### TASK ITEM
Everything in the data below is left aside except the lines from the one containing "Figure 10. Share" through the one containing "Quadro 7. Doses"; repeat those exactly.
☆ ☆ ☆
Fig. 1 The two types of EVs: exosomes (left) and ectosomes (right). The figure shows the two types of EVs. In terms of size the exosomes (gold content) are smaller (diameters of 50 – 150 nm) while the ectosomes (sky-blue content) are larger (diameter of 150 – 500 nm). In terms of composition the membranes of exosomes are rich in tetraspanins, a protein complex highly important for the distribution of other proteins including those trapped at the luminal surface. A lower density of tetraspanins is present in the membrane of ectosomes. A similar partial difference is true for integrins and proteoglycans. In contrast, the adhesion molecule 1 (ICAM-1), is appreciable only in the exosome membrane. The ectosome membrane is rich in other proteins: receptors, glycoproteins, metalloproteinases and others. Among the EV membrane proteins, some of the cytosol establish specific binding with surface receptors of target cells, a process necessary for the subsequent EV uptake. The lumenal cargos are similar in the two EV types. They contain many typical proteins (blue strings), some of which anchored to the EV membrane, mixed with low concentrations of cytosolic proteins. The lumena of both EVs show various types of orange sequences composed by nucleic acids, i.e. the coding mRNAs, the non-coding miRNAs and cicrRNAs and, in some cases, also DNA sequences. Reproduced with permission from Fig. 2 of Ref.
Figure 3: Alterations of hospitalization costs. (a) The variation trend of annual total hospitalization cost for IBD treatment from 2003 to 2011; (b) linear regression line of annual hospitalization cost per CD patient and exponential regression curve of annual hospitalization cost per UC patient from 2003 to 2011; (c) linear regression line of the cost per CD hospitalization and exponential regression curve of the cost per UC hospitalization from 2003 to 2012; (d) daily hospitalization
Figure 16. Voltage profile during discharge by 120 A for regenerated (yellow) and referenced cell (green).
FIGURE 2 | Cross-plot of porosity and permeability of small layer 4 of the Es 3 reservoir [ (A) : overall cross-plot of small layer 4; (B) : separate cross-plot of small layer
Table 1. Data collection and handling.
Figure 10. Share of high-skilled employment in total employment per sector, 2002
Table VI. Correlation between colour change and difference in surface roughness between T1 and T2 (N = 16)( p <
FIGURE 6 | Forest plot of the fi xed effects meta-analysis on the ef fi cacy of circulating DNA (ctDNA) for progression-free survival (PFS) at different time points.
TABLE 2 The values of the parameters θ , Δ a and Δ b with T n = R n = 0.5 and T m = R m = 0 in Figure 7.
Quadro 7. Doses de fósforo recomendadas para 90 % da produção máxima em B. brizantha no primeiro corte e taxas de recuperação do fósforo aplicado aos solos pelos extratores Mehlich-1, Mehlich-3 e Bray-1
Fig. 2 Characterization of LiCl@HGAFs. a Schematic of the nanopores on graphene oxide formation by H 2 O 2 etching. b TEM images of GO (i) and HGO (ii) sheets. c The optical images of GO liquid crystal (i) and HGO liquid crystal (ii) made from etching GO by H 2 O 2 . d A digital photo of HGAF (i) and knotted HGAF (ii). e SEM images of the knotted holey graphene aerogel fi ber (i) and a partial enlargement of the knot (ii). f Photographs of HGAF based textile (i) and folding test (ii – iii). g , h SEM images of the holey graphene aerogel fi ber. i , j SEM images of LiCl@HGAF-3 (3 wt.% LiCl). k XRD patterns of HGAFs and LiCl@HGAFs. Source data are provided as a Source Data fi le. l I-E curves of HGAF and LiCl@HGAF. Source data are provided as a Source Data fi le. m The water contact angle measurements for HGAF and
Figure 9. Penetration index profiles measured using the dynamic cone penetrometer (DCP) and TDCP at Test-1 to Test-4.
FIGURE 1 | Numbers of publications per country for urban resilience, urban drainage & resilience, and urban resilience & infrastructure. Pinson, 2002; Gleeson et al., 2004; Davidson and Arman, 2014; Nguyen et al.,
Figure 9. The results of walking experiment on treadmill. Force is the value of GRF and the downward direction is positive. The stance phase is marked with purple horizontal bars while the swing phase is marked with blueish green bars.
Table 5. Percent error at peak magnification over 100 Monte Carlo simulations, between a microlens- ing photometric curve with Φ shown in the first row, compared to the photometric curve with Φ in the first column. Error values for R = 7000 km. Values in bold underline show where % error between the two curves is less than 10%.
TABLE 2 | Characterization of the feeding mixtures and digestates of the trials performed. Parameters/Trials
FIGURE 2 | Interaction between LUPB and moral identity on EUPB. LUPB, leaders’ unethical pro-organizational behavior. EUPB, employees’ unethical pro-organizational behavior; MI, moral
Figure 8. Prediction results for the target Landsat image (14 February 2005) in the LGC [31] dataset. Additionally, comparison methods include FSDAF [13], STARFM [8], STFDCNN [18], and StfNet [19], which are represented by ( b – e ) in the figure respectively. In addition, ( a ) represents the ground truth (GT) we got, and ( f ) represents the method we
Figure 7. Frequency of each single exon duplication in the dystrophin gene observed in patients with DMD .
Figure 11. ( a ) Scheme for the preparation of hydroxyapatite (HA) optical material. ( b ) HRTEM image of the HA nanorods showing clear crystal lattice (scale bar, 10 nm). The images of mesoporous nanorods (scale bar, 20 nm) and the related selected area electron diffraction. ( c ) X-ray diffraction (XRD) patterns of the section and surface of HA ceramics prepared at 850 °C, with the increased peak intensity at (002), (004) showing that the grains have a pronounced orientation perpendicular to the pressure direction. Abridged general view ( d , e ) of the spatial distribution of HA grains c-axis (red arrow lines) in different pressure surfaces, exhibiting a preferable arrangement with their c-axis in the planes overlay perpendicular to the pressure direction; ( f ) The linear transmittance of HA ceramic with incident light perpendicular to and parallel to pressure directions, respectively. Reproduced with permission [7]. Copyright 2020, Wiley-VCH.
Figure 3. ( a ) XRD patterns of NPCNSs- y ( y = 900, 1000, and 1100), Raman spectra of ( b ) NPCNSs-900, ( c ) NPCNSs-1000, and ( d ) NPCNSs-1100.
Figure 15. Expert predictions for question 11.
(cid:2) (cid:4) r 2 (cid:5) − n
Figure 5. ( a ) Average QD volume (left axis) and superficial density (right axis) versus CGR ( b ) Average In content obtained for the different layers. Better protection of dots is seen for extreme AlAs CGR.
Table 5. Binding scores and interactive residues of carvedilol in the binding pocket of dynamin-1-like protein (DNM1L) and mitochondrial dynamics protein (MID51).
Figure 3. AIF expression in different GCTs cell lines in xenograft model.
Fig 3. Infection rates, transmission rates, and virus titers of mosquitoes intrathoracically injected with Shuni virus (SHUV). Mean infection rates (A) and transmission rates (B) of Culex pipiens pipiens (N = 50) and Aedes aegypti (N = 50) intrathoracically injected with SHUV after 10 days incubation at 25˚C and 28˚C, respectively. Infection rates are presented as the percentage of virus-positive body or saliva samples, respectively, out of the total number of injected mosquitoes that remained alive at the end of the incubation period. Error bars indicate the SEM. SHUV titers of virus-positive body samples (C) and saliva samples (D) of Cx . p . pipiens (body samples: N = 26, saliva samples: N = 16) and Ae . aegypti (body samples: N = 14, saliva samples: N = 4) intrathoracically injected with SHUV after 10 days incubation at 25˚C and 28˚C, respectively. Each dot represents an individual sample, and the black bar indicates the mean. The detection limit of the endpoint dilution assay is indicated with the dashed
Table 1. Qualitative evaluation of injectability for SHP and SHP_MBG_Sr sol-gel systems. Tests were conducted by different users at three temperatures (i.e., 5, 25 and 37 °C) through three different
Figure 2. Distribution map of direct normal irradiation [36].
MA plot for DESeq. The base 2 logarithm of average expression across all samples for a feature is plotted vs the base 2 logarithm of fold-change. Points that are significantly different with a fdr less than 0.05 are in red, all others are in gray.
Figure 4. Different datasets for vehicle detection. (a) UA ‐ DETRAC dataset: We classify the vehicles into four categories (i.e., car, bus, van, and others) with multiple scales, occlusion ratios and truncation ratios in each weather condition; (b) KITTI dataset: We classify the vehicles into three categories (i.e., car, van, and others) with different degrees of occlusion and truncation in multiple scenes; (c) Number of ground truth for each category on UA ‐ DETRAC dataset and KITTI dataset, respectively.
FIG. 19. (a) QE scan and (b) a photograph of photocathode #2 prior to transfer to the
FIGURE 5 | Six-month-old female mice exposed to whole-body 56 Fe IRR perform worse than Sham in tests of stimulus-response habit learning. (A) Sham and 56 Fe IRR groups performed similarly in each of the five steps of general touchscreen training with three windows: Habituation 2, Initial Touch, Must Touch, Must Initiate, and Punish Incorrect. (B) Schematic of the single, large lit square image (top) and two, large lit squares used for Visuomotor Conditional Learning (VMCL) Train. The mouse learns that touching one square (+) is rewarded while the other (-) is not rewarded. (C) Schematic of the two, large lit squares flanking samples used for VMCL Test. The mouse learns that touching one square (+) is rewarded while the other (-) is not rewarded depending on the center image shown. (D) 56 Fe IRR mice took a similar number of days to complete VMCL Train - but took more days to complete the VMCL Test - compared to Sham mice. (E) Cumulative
☆ ☆ ☆
### RESPONSE BOX
Figure 10. Share of high-skilled employment in total employment per sector, 2002
Table VI. Correlation between colour change and difference in surface roughness between T1 and T2 (N = 16)( p <
FIGURE 6 | Forest plot of the fi xed effects meta-analysis on the ef fi cacy of circulating DNA (ctDNA) for progression-free survival (PFS) at different time points.
TABLE 2 The values of the parameters θ , Δ a and Δ b with T n = R n = 0.5 and T m = R m = 0 in Figure 7.
Quadro 7. Doses de fósforo recomendadas para 90 % da produção máxima em B. brizantha no primeiro corte e taxas de recuperação do fósforo aplicado aos solos pelos extratores Mehlich-1, Mehlich-3 e Bray-1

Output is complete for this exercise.